Centre County District Attorney Stacy Parks-Miller will hold a press conference Friday morning to announce the result of an investigation of a now-disbanded Penn State fraternity where a student suffered a fatal fall earlier this year.

The press conference will be held at 10 a.m. in Bellefonte

Timothy Piazza, a 19-year-old sophomore from Lebanon, N.J., died in February after falling down the steps at the Beta Theta Pi fraternity house on North Burrowes Street during a bid acceptance party.

The circumstances surrounding his death have been the subject of a county grand jury investigation.

Police said alcohol and fraternity hazing may have played a role, and that Piazza  was intoxicated when he fell at about 11 p.m. on Feb. 2. Paramedics were not called until 10:49 a.m. the following morning. Authorities have not said what Piazza's reported condition was in the hours after the fall. Piazza was unconscious when responders arrived that morning.

He was transported to Mount Nittany Medical Center and then Hershey Medical Center, where he was pronounced dead on Feb. 4. An autopsy, which ruled his death accidental, stated he died from multiple traumatic injuries.

Penn State has been cooperating with the criminal investigation while also conducting a student conduct investigation.

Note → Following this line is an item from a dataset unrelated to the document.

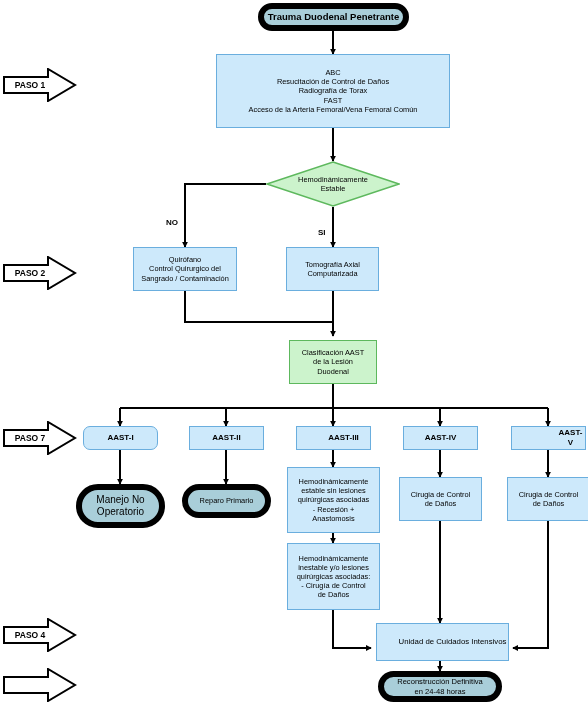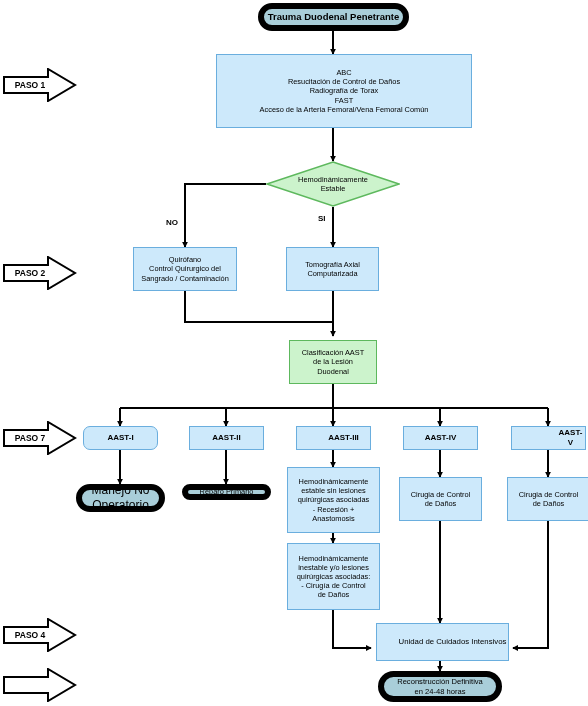"ABC" div.node { width: 256px -> 234px }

Last month, the university said that through the course of the investigations, "more disturbing facts have emerged, including a persistent pattern of serious alcohol abuse, hazing, and the use and sale of illicit drugs."

“The university’s investigation has produced deeply disturbing evidence showing that Beta Theta Pi fell far short of its professed policies and values,” said Damon Sims, vice president for student affairs. “The serious violations we have found include forced drinking, mandatory hazing and other illegal activity, which combine with a student’s tragic death to lead us to conclude that Beta Theta Pi, despite its notable history at Penn State, merits no continuing place in our community.”

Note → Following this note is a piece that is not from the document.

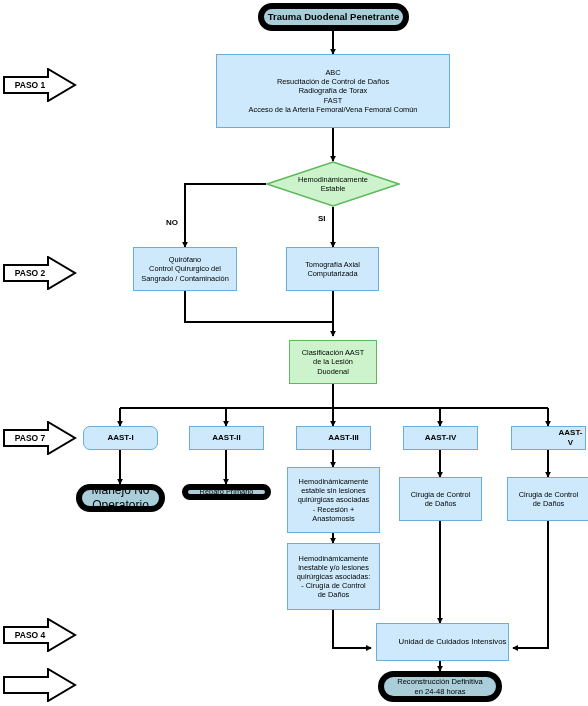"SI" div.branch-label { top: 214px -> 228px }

Beta Theta Pi was permanently banned from Penn State and the university introduced a series of new restrictions related to alcohol and new member recruitment for fraternities and sororities. A moratorium on social functions with alcohol was enacted for the remainder of the spring semester immediately following Piazza's death.

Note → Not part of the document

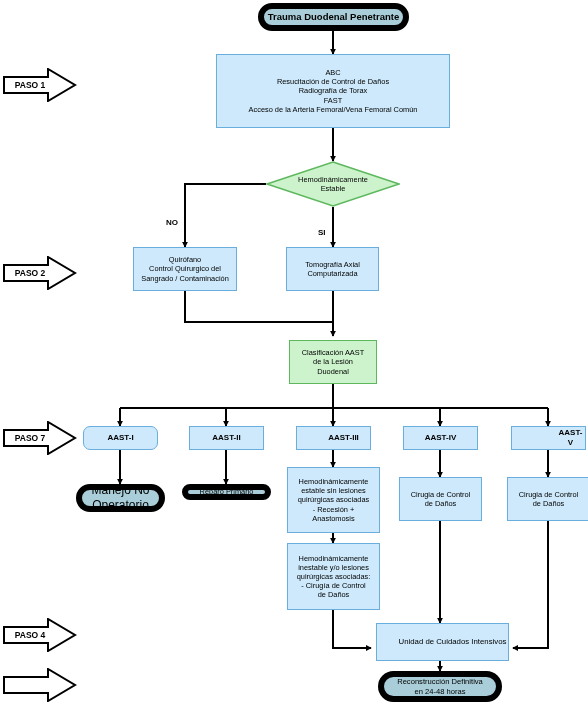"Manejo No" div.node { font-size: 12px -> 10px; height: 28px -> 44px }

An exception was granted for Parents' Weekend on the weekend of April 1, and the university found that eight organizations had violated some policies. Sigma Alpha Mu " violated every rule that was imposed," according to Sims and subsequently had its recognition revoked for two years.

Piazza's death was a catalyst for the changes to fraternity and sorority life -- as well as the recent case of Kappa Delta Rho involving allegations of nude photos of women being taken and shared without their consent and hazing -- but Sims said they are a culmination of issues.

He said that university research has found fraternity and sorority members are four times more likely to self-report heavy drinking; that sorority members are 50 percent more likely than members of the general female student population to be sexually assaulted; and that fraternity members are 62 percent more likely than the general male student population to commit a sexual assault.

In the week after Piazza's death, the university received five accusations of hazing within the Greek-letter community.